Ne nous trompons pas, ce moment de l'histoire financière
mondiale ne s'arrêtera pas de sitôt, du moins tant que les
niveaux de développement respectifs des grandes zones
mondiales et leurs évolutions démographiques rendront
nécessaires et souhaitables ces flux financiers. La question
n'est donc pas de remettre en cause ces mécanismes mais
de constater qu'ils ont été utilisés de manière excessive.
L'emballement de tout un système
Ces mécanismes de titrisation ont été détournés de leur
véritable objectif, qui consistait à subdiviser un type de risque
– les crédits immobiliers – pour répondre à une logique
fondamentale du système bancaire : avoir en permanence
une bonne gestion actif/passif (c'est-à-dire un équilibre entre
le montant des engagements et les capitaux propres).
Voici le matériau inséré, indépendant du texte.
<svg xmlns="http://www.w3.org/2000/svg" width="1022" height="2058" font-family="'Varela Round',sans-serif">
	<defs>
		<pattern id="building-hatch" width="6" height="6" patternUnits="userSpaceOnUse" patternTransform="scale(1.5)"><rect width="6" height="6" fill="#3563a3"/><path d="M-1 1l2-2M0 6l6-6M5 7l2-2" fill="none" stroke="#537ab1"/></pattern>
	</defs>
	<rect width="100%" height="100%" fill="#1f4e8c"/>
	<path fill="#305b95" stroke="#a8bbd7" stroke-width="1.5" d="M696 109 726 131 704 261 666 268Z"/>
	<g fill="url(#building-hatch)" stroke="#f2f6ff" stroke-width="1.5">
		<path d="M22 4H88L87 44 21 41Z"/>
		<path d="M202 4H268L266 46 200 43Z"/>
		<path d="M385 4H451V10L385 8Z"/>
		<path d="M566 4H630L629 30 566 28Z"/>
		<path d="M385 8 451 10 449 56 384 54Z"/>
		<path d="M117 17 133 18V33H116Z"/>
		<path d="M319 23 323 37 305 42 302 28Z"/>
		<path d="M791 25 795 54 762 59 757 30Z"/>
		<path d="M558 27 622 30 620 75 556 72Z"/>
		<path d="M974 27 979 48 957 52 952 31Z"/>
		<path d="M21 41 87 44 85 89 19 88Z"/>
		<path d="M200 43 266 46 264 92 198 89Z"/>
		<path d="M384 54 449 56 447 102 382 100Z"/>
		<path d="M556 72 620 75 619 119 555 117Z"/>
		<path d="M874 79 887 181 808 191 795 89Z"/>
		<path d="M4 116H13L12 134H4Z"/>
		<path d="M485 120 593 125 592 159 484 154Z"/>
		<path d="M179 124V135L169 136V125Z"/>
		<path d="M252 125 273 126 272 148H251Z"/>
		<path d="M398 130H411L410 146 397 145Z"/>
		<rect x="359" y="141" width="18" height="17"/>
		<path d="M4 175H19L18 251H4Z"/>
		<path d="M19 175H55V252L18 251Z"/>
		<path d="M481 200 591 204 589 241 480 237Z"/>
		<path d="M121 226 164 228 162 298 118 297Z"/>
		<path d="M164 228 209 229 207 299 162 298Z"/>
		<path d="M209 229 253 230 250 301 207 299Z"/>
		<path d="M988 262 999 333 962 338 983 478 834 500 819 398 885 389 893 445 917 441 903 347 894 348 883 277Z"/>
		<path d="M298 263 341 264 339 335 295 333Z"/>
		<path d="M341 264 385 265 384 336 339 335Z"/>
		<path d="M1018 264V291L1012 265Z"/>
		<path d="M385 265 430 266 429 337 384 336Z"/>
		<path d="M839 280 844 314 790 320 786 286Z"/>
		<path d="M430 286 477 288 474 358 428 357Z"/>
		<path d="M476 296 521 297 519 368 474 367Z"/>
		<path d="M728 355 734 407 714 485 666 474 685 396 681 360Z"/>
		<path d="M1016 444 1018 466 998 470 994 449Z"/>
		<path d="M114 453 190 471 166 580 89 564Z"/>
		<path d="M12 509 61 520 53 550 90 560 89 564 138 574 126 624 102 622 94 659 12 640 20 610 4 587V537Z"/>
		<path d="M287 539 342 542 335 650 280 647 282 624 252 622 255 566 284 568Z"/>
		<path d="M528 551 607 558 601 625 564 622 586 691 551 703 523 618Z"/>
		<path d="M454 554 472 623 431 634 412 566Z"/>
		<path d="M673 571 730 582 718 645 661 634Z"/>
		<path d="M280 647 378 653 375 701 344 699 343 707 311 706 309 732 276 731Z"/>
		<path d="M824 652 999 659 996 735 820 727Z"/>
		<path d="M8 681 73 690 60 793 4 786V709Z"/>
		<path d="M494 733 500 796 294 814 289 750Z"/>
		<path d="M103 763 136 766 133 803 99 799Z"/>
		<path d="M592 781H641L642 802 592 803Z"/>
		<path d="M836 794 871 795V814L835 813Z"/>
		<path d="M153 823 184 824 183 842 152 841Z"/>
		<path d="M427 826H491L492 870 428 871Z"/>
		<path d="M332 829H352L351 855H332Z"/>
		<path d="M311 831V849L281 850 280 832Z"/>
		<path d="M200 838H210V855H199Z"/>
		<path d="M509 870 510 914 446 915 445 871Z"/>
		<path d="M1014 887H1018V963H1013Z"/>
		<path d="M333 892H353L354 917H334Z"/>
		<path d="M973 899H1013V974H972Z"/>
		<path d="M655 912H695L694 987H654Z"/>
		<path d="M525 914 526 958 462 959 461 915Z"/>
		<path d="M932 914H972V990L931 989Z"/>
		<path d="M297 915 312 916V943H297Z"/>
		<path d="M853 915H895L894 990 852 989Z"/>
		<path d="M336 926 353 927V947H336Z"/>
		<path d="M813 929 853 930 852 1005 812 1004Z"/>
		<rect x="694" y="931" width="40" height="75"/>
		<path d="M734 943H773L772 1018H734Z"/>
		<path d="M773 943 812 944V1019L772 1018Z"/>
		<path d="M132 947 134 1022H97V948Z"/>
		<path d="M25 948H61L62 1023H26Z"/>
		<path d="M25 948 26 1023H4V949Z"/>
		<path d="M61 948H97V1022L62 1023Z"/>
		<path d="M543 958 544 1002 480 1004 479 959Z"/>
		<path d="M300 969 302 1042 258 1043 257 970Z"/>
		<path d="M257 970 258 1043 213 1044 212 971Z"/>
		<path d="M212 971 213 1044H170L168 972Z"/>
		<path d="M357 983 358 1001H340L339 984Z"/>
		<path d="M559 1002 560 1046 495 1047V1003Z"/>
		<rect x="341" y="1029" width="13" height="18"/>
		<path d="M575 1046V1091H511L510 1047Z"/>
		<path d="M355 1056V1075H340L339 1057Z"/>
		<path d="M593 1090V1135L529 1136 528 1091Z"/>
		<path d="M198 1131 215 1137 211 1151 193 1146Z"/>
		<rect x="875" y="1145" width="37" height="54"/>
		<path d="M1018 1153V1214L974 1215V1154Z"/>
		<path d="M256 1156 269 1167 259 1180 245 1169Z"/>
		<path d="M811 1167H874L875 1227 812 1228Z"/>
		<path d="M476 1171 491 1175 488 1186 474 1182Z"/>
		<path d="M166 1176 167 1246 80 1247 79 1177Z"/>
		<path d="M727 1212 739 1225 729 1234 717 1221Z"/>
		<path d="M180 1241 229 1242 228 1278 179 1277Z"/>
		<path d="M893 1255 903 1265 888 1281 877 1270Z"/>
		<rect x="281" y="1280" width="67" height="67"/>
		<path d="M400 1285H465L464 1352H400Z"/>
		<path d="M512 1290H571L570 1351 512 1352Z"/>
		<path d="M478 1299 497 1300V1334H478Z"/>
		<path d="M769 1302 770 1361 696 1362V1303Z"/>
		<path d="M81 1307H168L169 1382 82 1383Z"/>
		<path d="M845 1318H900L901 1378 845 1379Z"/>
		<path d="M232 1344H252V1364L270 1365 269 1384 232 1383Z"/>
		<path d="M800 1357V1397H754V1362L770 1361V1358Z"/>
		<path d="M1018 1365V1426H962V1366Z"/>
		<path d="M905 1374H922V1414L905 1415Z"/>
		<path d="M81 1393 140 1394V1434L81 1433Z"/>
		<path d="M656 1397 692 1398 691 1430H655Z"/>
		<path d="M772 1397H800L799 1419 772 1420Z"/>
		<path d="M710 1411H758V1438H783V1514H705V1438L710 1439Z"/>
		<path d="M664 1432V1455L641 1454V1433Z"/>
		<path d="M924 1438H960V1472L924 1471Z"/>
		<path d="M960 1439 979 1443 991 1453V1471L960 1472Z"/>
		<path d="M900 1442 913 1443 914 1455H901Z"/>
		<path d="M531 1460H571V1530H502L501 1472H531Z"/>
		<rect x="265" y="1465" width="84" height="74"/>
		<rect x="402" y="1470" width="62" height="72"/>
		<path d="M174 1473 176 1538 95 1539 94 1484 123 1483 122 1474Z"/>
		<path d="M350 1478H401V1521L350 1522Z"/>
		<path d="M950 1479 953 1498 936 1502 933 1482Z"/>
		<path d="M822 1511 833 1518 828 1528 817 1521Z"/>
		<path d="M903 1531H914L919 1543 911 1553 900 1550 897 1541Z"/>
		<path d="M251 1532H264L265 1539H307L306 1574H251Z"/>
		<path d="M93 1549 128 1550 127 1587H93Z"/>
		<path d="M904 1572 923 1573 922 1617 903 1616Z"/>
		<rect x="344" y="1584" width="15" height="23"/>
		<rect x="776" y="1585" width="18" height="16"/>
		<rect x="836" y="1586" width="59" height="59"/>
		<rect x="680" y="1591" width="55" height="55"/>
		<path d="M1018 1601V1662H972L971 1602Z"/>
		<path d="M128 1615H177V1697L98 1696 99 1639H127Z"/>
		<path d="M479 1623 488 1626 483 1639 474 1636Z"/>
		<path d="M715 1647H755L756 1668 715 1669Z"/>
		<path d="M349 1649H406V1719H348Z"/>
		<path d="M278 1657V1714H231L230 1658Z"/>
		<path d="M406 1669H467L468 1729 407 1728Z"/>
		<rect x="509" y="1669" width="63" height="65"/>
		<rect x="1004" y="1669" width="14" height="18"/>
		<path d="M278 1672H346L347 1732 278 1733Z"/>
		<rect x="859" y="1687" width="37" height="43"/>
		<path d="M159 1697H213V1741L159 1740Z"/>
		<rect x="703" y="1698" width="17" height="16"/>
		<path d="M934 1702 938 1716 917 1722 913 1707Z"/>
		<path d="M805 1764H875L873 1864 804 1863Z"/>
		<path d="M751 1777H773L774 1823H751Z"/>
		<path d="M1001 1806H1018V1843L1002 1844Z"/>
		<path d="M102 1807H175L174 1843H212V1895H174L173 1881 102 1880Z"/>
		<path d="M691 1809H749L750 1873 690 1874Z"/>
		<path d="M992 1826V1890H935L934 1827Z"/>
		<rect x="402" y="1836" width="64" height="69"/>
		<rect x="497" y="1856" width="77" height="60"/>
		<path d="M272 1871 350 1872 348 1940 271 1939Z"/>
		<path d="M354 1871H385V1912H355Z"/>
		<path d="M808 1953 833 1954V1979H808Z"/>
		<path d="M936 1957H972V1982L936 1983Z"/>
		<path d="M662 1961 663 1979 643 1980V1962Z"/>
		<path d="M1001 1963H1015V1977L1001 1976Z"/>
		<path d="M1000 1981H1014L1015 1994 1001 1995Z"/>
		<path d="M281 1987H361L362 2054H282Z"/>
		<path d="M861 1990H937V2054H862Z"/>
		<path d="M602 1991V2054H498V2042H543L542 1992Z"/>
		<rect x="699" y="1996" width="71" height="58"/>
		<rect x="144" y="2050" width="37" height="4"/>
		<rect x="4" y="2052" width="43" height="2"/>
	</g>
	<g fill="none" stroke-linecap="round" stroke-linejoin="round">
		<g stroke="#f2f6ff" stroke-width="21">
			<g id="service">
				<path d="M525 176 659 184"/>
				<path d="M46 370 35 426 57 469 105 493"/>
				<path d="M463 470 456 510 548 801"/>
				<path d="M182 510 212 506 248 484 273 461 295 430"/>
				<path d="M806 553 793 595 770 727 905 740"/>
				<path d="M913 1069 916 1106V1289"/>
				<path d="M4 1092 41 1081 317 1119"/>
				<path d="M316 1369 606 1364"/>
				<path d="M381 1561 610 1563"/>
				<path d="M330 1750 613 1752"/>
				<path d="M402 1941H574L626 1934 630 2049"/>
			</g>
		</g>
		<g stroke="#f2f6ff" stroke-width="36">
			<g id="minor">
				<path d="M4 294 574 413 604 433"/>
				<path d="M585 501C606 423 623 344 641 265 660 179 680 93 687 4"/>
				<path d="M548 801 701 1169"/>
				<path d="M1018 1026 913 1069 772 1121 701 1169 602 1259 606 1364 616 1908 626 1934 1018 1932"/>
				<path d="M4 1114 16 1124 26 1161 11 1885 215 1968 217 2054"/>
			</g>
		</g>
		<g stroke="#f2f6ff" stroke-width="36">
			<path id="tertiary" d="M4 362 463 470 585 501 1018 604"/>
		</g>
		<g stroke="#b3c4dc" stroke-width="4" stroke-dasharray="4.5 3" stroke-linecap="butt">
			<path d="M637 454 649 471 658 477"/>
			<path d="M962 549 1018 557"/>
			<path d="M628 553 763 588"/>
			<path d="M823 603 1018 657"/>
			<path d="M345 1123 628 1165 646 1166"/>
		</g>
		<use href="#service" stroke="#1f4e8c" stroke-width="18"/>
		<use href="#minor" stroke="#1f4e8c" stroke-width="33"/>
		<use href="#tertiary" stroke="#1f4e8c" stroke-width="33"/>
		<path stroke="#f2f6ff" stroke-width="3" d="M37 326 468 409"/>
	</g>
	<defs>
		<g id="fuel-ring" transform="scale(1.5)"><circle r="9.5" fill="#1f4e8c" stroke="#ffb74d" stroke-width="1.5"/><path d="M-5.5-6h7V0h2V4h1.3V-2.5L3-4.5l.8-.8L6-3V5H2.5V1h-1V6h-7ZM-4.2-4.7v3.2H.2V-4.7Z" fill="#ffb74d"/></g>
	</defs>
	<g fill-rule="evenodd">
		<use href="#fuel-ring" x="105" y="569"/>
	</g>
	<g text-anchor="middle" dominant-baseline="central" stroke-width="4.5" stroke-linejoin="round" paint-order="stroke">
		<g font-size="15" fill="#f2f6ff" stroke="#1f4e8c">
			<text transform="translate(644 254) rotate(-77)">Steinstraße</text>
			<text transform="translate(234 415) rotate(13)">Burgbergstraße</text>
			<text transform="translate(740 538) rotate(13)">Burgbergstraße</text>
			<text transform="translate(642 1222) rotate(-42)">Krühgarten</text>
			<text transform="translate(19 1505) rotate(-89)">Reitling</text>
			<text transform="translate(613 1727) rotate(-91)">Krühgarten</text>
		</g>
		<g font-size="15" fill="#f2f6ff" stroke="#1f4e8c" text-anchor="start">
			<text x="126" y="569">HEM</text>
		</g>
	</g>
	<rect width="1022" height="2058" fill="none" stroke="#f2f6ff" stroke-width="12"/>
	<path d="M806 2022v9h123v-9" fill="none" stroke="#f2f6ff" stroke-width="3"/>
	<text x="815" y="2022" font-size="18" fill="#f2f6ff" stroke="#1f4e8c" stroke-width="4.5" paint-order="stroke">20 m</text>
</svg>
Le
mot-clé est l'excès : dans les cinq dernières années, on a
assisté à l'emballement d'un système incontrôlé. On a
beaucoup parlé de l'incroyable extension du crédit aux Etats-
Unis, mais le mécanisme concerne aussi l'explosion des
fusions-acquisitions : ces cinq dernières années ont été la
période de toutes les folies, marquée par les dérives de la
titrisation sous toutes ses formes.
En réalité, la titrisation a échappé aux directions financières
des banques pour passer subrepticement sous le contrôle
des salles de marché à la recherche de très forts rendements
espérés. Rappelons-le, la titrisation consiste à sortir des
actifs du patrimoine d'une institution, en les cédant sous
forme de valeurs mobilières. Un véhicule ad hoc est créé –
un Special Investment Vehicle (SIV), également appelé
"conduit" – auquel les actifs sont cédés. Ce véhicule émet les
titres et perçoit les flux de trésorerie générés par les actifs
sous-jacents et les reverse aux investisseurs (paiement des
intérêts et remboursement des titres).